The sun was hiding behind a few small clouds; the rays shown through the breaks. We sat in the glow, trying to soak up as much warmth as the sun was offering that day. I knew I would need it.

There was a small picnic table in front of the lake. We sat there; me on the table, him on the seat between my legs, the way we always had. The last time I’d seen him, I’d hated him, but being this close to him, I loved him. He laid his head back in my lap and threw his arms over my legs. I stroked his hair, rolling each of his tiny locks between my fingers.
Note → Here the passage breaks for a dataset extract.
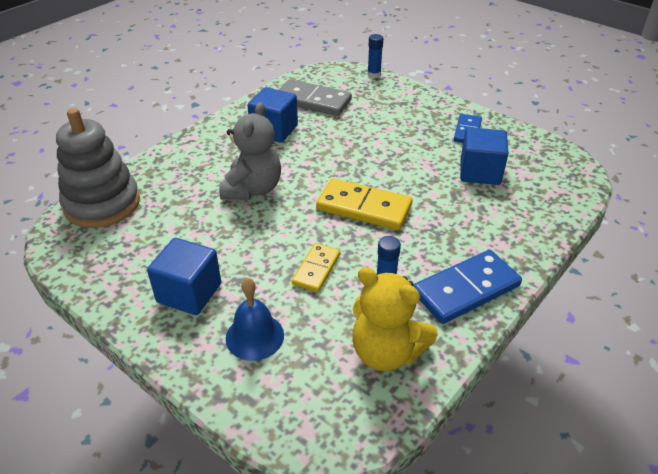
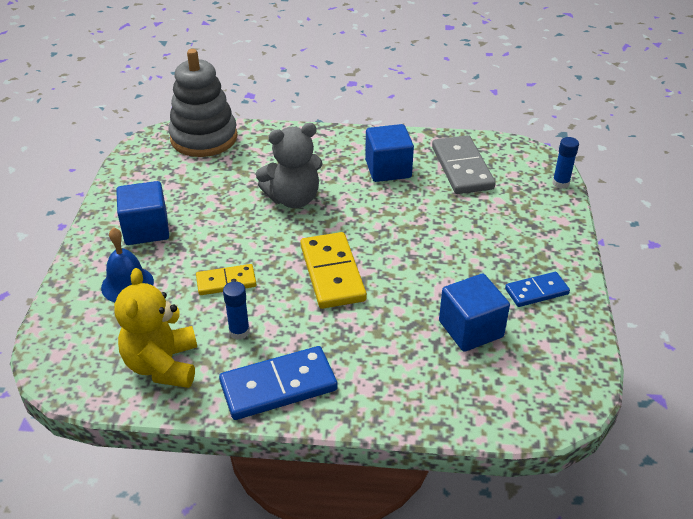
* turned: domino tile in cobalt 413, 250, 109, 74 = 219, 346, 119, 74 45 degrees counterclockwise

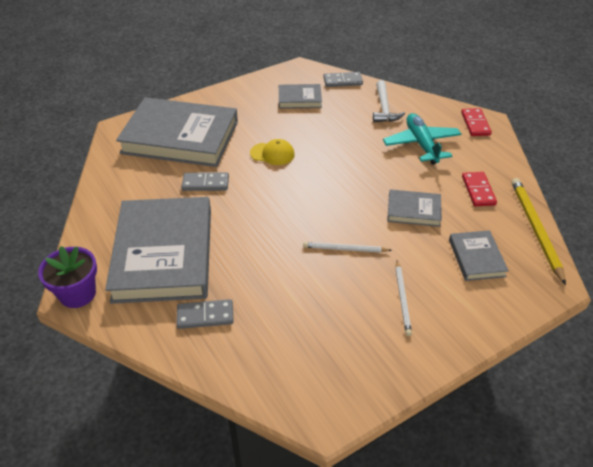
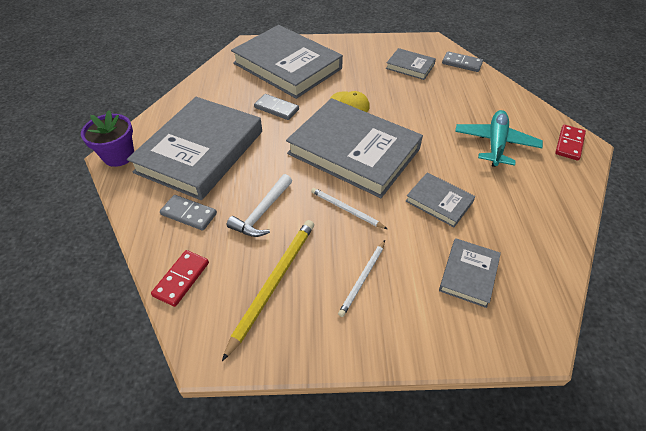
* added: hardcover in ash-grey 286, 98, 137, 100
* moved: carpenter's hammer in pure white 373, 80, 32, 42 to 227, 174, 65, 63
* moved: domino tile in red 462, 172, 35, 34 to 151, 250, 58, 57
* moved: wooden pencil in bright yellow 511, 178, 55, 107 to 222, 220, 92, 141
“You should wash these,” I commented. He ignored me.

The wind blew lightly. Family after family passed in front of our table. “If we had a daughter, what would you name her?” he asked.

“I’m not having babies with you,” I said coolly.

“Why do you do that?” he asked.

“Do what?”

“Pretend like you don’t love me.”

I didn’t answer. I stared of into the lake. A mother duck and her babies crowded around the edge of the lake where a few little girls were throwing pieces of stale bread at them. I twisted his locks with my fingers.

The wind started to chill my body. He wanted to lay down. We walked back to the car.

“Y’all were gone for a long time,” a woman shouted to us. Her southern accent was prominent. She sat on top of a picnic table under a huge tree. Spread out in front of her was an array of crafts, yarn, paints, and more. Her blonde hair was pulled back into a loose ponytail. But there were no kids around her. “I saw y’all when y’all came in, and I was wonderin’ when y’all would come back.”

I smiled. We walked on.

The sun had broken through the clouds and followed us to the car. I put the keys in the ignition, turned on the radio, then joined him in the backseat. He laid his head on my lap and stared up at me.

“Last time, you left on bad terms,” he said.

“Yeah,” I agreed. I knew he wanted an explanation, but it didn’t matter what said. He was gonna be who he was. I couldn’t ask him to change, no more than he could ask me to. He didn’t push either.

He touched my face. I tried to move away. I wanted to withdraw inside and cry again. I knew what I needed to do; I didn’t want to do it.

A tear slipped past my barrier; he noticed before I could wipe it away. “What are you crying for?” he asked.

I turned my head away from him. He sat up and turned me towards him.

“What’s going on with you?”

The sun was falling slowly out of the sky. My tears blurred the most beautiful sunset I could have ever witnessed. You, I thought.